Q. What makes Edge 200 different than an ultracentrifuge?

A. Since the Edge 200 employs a centrifugal force for separation, it is often mistakenly compared to an ultracentrifuge. There are fundamental differences between the two instruments:

• Edge 200 performs the Centricollation™ process, which uses centrifugal force to accelerate a step-wise density extraction or “flotation” process.
  
  • Ultracentrifuges use centrifugal force to perform a gradient and banding process.
• Centricollation sequentially collects individual well-defined density supernatants or suspensions as its fractions.
  
  • An ultracentrifuge harvests pellets or non-defined bands as its fractions.
• The Centricollation process uses media of increasing density to sequentially extract or to float the specific particles.
  
  • Ultracentrifugation never changes density media.
• Edge 200 provides quality, uniform, NOT “fuzzy” separations by applying equal centrifugal force to the entire sample, using specially designed axial rotation.
  
  • Ultracentrifuges provide different forces to the sample particles (minimum force, maximum force, etc.) during a separation.
• Edge 200 preserves sample integrity better, since the sample stays at high centrifugal force for only 2-3 minutes for each fraction.
  
  • Ultracentrifuges subject samples to high centrifugal force for multiple hours.
• Edge 200 can be automated to perform and collect multiple extractions
  
  • An ultracentrifuge cannot.

Q. Can I use Gradispec reagents on my ultracentrifuge?

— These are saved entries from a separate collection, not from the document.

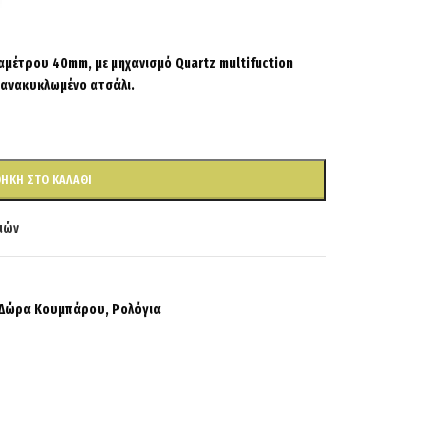
αμέτρου 40mm, με μηχανισμό Quartz multifuction
 ανακυκλωμένο ατσάλι.
ΉΚΗ ΣΤΟ ΚΑΛΆΘΙ
ιών
Δώρα Κουμπάρου
,
Ρολόγια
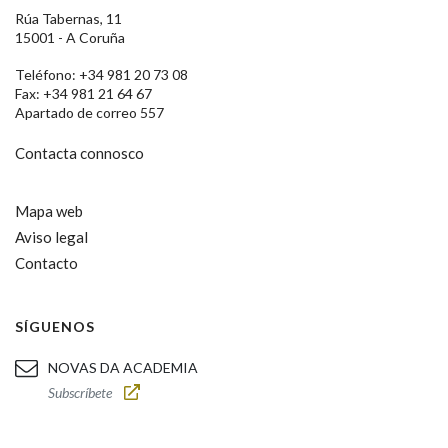
Rúa Tabernas, 11
15001 - A Coruña
Teléfono: +34 981 20 73 08
Fax: +34 981 21 64 67
Apartado de correo 557
Contacta connosco
Mapa web
Aviso legal
Contacto
SÍGUENOS
NOVAS DA ACADEMIA
Subscríbete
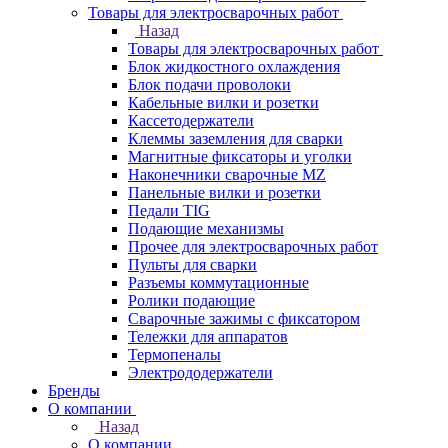
Товары для электросварочных работ
Назад
Товары для электросварочных работ
Блок жидкостного охлаждения
Блок подачи проволоки
Кабельные вилки и розетки
Кассетодержатели
Клеммы заземления для сварки
Магнитные фиксаторы и уголки
Наконечники сварочные MZ
Панельные вилки и розетки
Педали TIG
Подающие механизмы
Прочее для электросварочных работ
Пульты для сварки
Разъемы коммутационные
Ролики подающие
Сварочные зажимы с фиксатором
Тележки для аппаратов
Термопеналы
Электрододержатели
Бренды
О компании
Назад
О компании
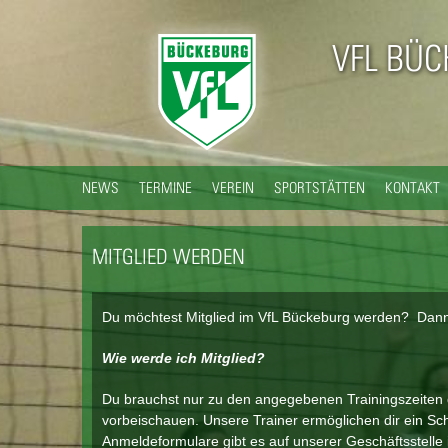
VFL BÜ
NEWS
TERMINE
VEREIN
SPORTSTÄTTEN
KONTAKT
MITGLIED WERDEN
Du möchtest Mitglied im VfL Bückeburg werden? Dann b
Wie werde ich Mitglied?
Du brauchst nur zu den angegebenen Trainingszeiten de
vorbeischauen. Unsere Trainer ermöglichen dir ein Sch
Anmeldeformulare gibt es auf unserer Geschäftsstelle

A. Yes you may, but we cannot guarantee and support the performance.
Our reagents are designed and optimized for use on the Edge 200 system. They are not designed for use on other systems.

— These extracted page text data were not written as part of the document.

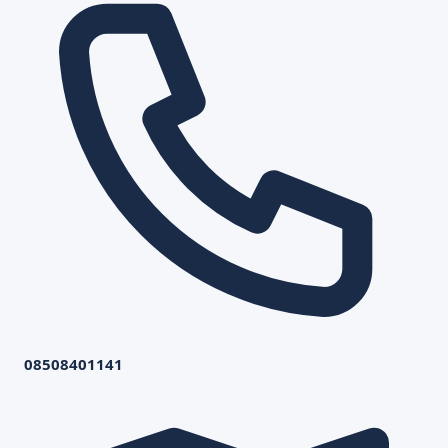
08508401141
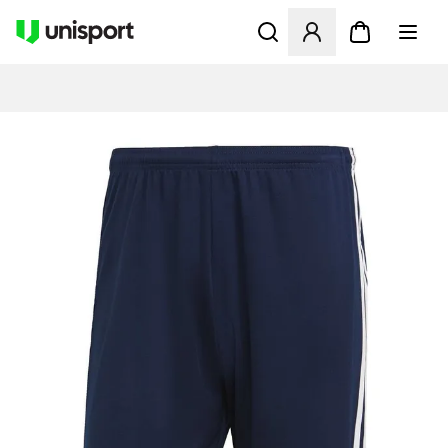
Åbner en Modal til at logge 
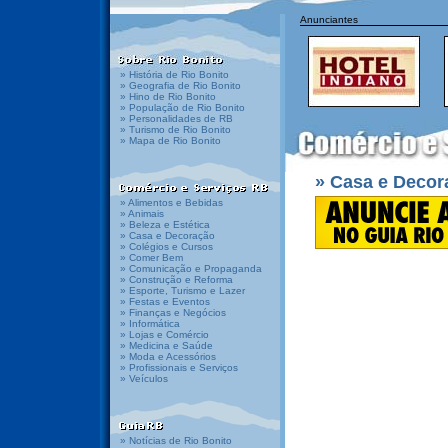
Anunciantes
» História de Rio Bonito
» Geografia de Rio Bonito
» Hino de Rio Bonito
» População de Rio Bonito
» Personalidades de RB
» Turismo de Rio Bonito
» Mapa de Rio Bonito
» Casa e Decor
» Alimentos e Bebidas
» Animais
» Beleza e Estética
» Casa e Decoração
» Colégios e Cursos
» Comer Bem
» Comunicação e Propaganda
» Construção e Reforma
» Esporte, Turismo e Lazer
» Festas e Eventos
» Finanças e Negócios
» Informática
» Lojas e Comércio
» Medicina e Saúde
» Moda e Acessórios
» Profissionais e Serviços
» Veículos
» Notícias de Rio Bonito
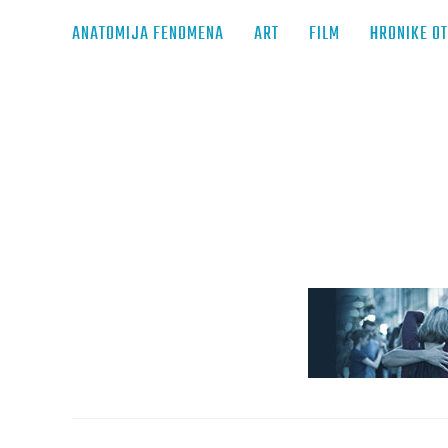
ANATOMIJA FENOMENA
ART
FILM
HRONIKE O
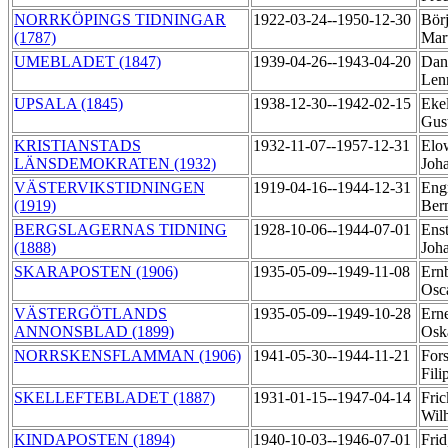
NORRKÖPINGS TIDNINGAR
1922-03-24--1950-12-30
Börj
(1787)
Mar
UMEBLADET (1847)
1939-04-26--1943-04-20
Dan
Len
UPSALA (1845)
1938-12-30--1942-02-15
Ekel
Gus
KRISTIANSTADS
1932-11-07--1957-12-31
Elo
LÄNSDEMOKRATEN (1932)
Joh
VÄSTERVIKSTIDNINGEN
1919-04-16--1944-12-31
Eng
(1919)
Ber
BERGSLAGERNAS TIDNING
1928-10-06--1944-07-01
Ens
(1888)
Joh
SKARAPOSTEN (1906)
1935-05-09--1949-11-08
Ern
Osc
VÄSTERGÖTLANDS
1935-05-09--1949-10-28
Ern
ANNONSBLAD (1899)
Osk
NORRSKENSFLAMMAN (1906)
1941-05-30--1944-11-21
Fors
Fili
SKELLEFTEBLADET (1887)
1931-01-15--1947-04-14
Fric
Wil
KINDAPOSTEN (1894)
1940-10-03--1946-07-01
Fri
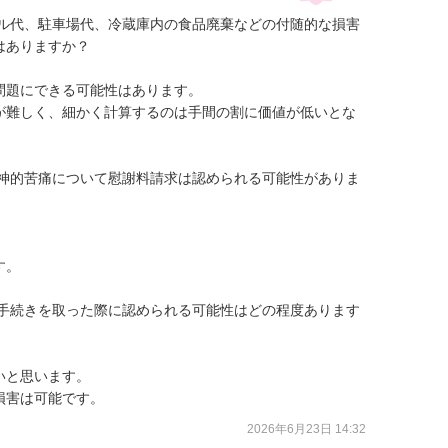
テル代、駐車場代、冷蔵庫内の食品廃棄などの付随的な損害
ありますか？

題にできる可能性はあります。

が難しく、細かく計算するのは手間の割に価値が低いとな
精神的苦痛について慰謝料請求は認められる可能性がありま
。

的手続きを取った際に認められる可能性はどの程度あります
と思います。

損害は可能です。
2026年6月23日 14:32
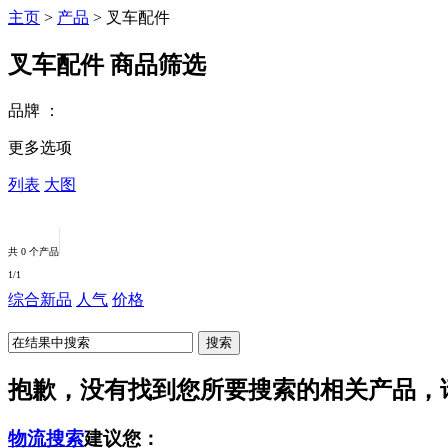
主页
>
产品
>
叉车配件
叉车配件
商品筛选
品牌
：
更多选项
列表
大图
共 0 个产品
1
/1
综合
新品
人气
价格
抱歉，没有找到您所要搜索的相关产品，
物流搜索
建议您：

Q. If I have an Edge 200, do I have to use Gradispec reagents or can I make my own?

A.

• Our reagents contain proprietary components other than sucrose.
• Our reagents are highly accurate in their concentration and composition.
• The quality and reproducibility of the reagents will directly affect the quality and reproducibility of the separation results.

Q. Why does Edge 200 only process one sample each time?

A.

• Edge 200 can provide 10 to 20 fractions within one to two hours. These well-defined fractions provide sufficient capacity for most down stream analyses.
• Edge 200 can provide well-defined separations of all subcellular compartments in a single, rapid process, while most other methods can only separate a specific compartment in a similar or greater timeframe.
• Once a fraction of interest has been identified, it takes only 10-12 minutes to isolate a similar fraction in subsequent experiments
• Edge 200 is focused on upstream sample separation and fractionation. At this stage, most research laboratories obtain limited samples (diseased or non-diseased, treated or control) from their sample sources.

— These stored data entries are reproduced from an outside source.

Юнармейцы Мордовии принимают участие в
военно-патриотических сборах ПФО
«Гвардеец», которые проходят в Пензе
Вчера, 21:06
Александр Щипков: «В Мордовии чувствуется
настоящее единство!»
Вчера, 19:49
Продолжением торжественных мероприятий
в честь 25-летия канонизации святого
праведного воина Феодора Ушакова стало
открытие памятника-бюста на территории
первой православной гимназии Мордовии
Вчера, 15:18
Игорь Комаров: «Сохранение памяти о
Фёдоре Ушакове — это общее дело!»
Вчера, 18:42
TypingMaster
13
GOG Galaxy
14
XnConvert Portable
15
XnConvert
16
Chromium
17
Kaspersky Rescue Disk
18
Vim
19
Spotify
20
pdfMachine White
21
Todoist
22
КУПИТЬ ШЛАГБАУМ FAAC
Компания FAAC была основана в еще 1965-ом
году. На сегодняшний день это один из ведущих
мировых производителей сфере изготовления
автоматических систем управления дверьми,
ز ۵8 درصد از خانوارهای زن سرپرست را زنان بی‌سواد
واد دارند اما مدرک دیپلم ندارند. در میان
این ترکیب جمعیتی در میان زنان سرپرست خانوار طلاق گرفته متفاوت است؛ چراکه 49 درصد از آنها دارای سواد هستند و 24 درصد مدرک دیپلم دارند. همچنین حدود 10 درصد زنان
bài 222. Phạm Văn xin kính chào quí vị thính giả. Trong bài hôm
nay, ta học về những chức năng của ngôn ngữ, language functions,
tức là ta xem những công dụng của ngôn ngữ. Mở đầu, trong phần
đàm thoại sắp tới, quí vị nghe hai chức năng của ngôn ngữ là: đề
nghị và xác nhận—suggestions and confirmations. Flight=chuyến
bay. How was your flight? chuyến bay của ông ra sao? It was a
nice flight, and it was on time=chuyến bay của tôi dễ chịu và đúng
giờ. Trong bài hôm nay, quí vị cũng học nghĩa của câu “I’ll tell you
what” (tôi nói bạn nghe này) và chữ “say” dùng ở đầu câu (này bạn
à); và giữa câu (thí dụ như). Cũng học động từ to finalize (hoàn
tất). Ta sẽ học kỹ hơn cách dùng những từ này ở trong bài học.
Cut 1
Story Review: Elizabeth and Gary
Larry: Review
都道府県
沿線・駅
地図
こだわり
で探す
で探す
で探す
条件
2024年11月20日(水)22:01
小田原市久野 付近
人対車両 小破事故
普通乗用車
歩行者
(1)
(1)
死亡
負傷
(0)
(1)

Q. What makes Edge 200 different than other fractionation instruments?

A.

• Edge 200, using the Centricollation process is an embodiment of our force-enhanced suspension and defined-density extraction technology-Edge technology. It is currently the only instrument that can provide the process.
• Edge 200 system provides a non-denaturing density based separation, which is orthogonal to traditional separation methods, such as HPLC and electrophoresis, which separate samples based on their hydrophobicity, charge, molecular weight or PI.
• Edge 200 provides a more efficient way to identify low abundance proteins, functional proteins, and biomarkers by fractionating, enriching and concentrating subcellular compartments in a single process.
• Edge 200’s fractionation is focused on providing information about biological process and on the density of biological compartments in which biology occurs.
• Centricollation extraction process may start at, or jump to any density step of interest without the need for going through the intervening steps.
• Sample integrity of biological compartments is maintained, critical when determining early differences between normal and diseased samples.
• Groups of proteins or markers are identified within biologically relevant environments allowing the user to follow the biology throughout the disease process.
• Edge 200 is complementary, not competitive with almost all down stream analyses, such as, western blots, electrophoresis, mass spectrometry, and arrays.

Q. Does sucrose interfere with down stream analyses and how do I remove it?

A.

• Sucrose is a small molecule without charge. It is easily removed either by diluting the sample with next step analysis buffer and using a spin column with a 5kD cutoff, or by doing buffer exchange using 2DE buffer when 2DE is the next step.
• Sucrose does not interfere with SDS-Page or western blot analyses.
• Sucrose can be easily removed by ziptip for MALDI mass spec.
• For LC-MS/MS, sucrose will be eluted first at the beginning the gradient.